The clinical presentation of rickets-associated cardiomyopathy is variable, ranging from tachypnoea and cardiomegaly to cardiogenic shock requiring extracorporeal membrane oxygenation. ⁵ In our case, the patient suffered a cardiac arrest after presenting in cardiogenic shock and required inotropic support while initiating treatment with calcium supplementation. Another unique feature that is inconsistently present in described cases is electrocardiogram changes, including prolonged PR interval, prolonged QTc, and T wave changes. ⁸ In our patient, the first electrocardiogram was notable for QTc prolongation and T wave abnormalities, which resolved by the time of discharge. However, it is worth noting that these changes can also occur in the setting of sick myocardium and typically resolve over time as the patient clinically improves.
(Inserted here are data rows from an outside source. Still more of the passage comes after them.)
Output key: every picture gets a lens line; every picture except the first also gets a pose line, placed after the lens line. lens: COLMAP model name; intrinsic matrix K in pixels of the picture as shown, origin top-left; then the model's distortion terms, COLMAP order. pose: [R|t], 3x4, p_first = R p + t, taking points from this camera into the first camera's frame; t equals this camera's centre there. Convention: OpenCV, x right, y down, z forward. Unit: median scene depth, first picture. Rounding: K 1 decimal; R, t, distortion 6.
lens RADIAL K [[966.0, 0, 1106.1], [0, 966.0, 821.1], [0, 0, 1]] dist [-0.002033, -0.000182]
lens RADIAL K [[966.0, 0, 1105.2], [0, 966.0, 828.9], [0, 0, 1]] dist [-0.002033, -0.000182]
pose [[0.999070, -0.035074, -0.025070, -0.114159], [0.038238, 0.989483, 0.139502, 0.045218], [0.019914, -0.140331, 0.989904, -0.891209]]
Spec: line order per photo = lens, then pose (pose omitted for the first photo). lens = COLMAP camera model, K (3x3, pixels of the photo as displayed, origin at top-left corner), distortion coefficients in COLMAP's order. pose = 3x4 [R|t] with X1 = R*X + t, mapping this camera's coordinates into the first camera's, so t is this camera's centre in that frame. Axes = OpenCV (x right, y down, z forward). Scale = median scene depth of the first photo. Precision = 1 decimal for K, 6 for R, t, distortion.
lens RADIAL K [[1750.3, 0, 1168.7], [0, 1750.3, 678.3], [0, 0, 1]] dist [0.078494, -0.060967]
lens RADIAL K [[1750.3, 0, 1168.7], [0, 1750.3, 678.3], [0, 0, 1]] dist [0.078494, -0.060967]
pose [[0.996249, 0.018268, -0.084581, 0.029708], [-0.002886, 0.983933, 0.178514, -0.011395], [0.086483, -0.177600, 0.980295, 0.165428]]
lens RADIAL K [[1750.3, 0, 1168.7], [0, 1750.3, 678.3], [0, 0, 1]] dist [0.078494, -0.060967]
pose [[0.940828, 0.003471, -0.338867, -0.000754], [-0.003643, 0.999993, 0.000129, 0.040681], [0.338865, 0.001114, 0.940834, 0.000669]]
Although the prognosis for dilated cardiomyopathy is often poor, the outcome of calcipenic rickets-induced cardiomyopathy is typically quite favourable with an 8.5% incidence of mortality in a systematic review. ⁵ The average time for systolic ventricular function to normalise is 12 months; however, it may take up to 28 months for complete recovery after diagnosis. ⁴ In our case, the patient demonstrated normal systolic function by 19 months post diagnosis.

Vitamin D deficiency is an underrecognized condition with an increased prevalence of nutritional rickets in exclusively breastfed infants over the last few years. ² Current American Academy of Pediatrics guidelines recommend 400 IU/day of vitamin D for all exclusively breastfed infants. ¹⁰ Because of the potential life-threatening implications, routine supplementation, early recognition, and prompt correction of hypocalcaemia are paramount.

Vitamin D deficiency should be considered as a possible aetiology of dilated cardiomyopathy in any exclusively breastfed infant as it is easily treatable with an excellent prognosis.